Lüneburg is a farming community in eDumbe Local Municipality in the KwaZulu-Natal province of South Africa.

Originally settled by German Lutheran missionaries, it was probably named after the town of Lüneburg in Germany. It is the site of the oldest German school in northern KwaZulu-Natal, and is located on the border with Mpumalanga.

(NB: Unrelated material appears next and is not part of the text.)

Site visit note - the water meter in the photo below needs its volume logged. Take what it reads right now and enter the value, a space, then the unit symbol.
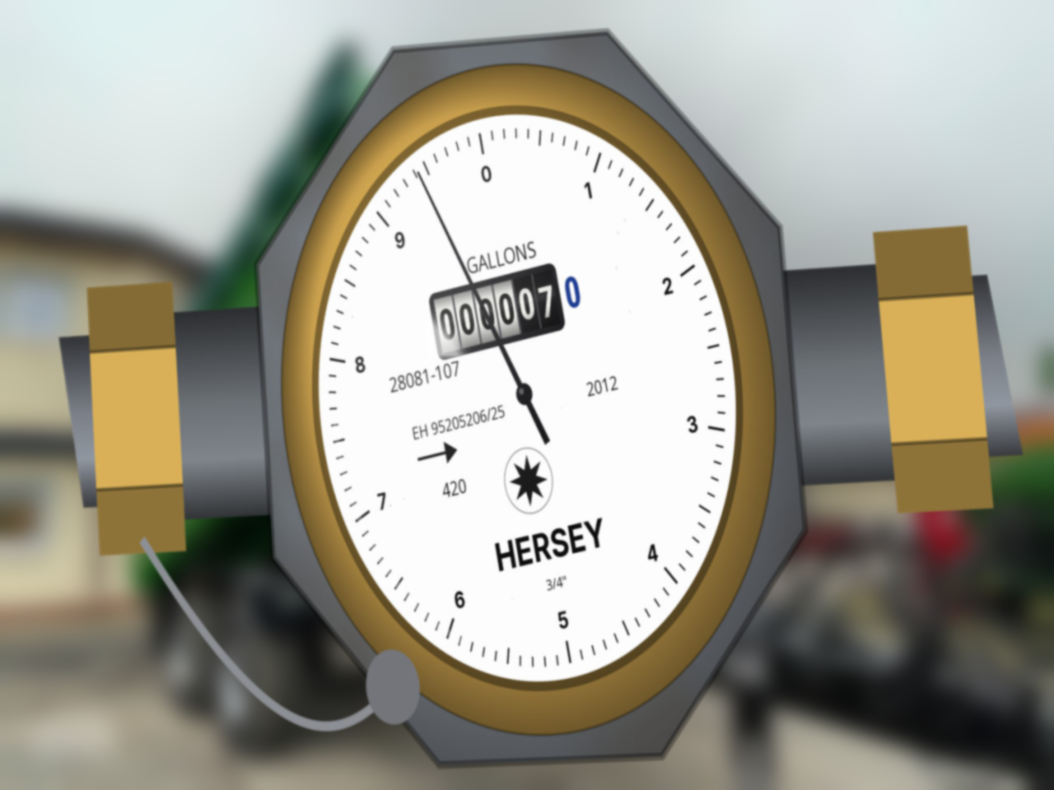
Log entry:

Station of the Hermannsburg Mission Society just south of the Transvaal border, some 17 km north-west of Paulpietersburg. Established in 1854, it was named after Lüneburg in Germany.

==Missionary society==
The first German immigrants arrived on August 2, 1854 in Port Natal on the missionary ship Candace. In 1860, August Hardeland, superintendent of the Hermannsburg Mission, obtained permission from the Zulu king Mpande kaSenzangakhona to establish three missionary stations. These stations, named eNtombe, eMhlongamvula, and eNcaka, form the nucleus of what is now Lüneberg. The missionaries brought artisans, but the money from the society ran out and they needed to make their own income. The settlers thus obtained a concession from the South African Republic (Transvaal) government to harvest and sell lumber from the local dense forests. With the resulting income, settlers could then buy farms and grow crops.

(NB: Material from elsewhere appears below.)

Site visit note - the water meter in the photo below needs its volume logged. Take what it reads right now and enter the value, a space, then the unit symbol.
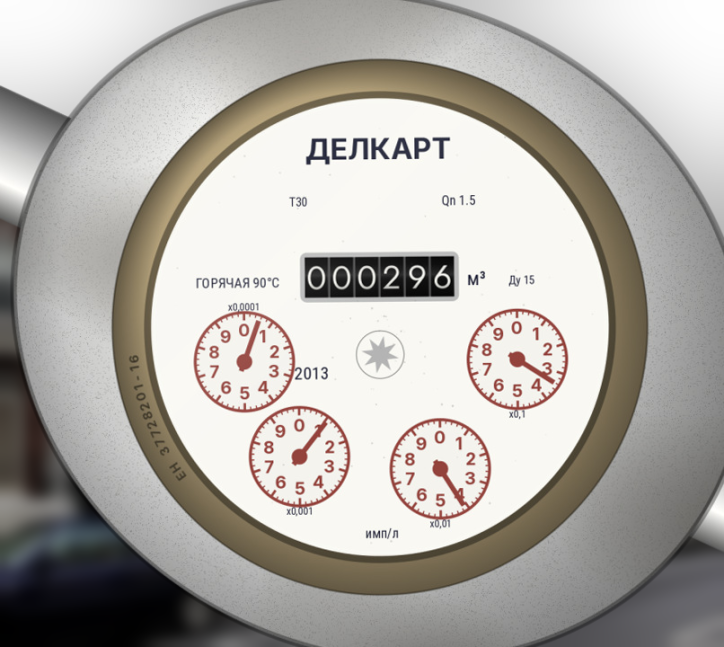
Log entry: 296.3410 m³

===First pastor and church building===
Heinrich Meyer's two-year-old son, who drowned in November 1869, was the first to be buried in the cemetery. Jakob Filter, who buried the boy, was ordained the first pastor and built a sod church next door to the graveyard, along with a school a year later. The school was mainly used for religious instruction, but also taught arithmetic and reading and was the first schoolhouse in the southeastern ZAR (or northern Natal). The settlers named the town after the hometown of many of them. The Rev. Filter considered the Zulus pagan, tyrannical, and barbarous, and advocated their conquest by the British.

==British incursions==
From 1875 on, attacks against nearby farms increased, killing several baptized Zulu. The German settlers therefore built a low wall around the church, with a moat watered by an irrigation ditch. Settlers retreated there when necessary, but the ZAR was too preoccupied to help.

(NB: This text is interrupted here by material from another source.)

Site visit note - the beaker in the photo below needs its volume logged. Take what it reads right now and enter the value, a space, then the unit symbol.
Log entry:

In 1877, the ZAR was annexed by British forces, and the Germans gained the protection of the British authorities. Colonel Evelyn Wood was deployed to the area with the 90th Regiment of Foot. He would settle in Fort Clery in 1878, 9 km from the battlefield in eNtombe. It never garrisoned troops in warfare but was used among other purposes as an ammunition depot.

==Anglo-Zulu War==
During the Anglo-Zulu War in 1879, 120 citizens of all ages were trapped in the church fortress. In February and March, a British column marched from Lydenburg to Lüneberg, stalled by a flooded river on March 11 at the eNtombe ford. The next morning they were overrun by the Zulus, who also chased off a smaller British force on the southern side of the river. 62 British infantry and 17 cavalry lost their lives. Most were buried in mass graves, but Captain Moriarty and several officers were buried in the Lüneberg cemetery. The Rev. Filter's son and a Mr. Larson were executed by the Zulu as British scouts, and a monument to them still stands. A border commission awarded the area to Transvaal later that year, after years of Zulu Kingdom claims to the area.

==Later history==
During the Second Boer War, Fort Clery was destroyed to prevent its use by British force. The first school was demolished as well, though the stables were converted into a new one in 1902 that later expanded. The school's current building dates to 1966, and in 2007, there were around 80 students in the boarding school, which teaches primarily in German.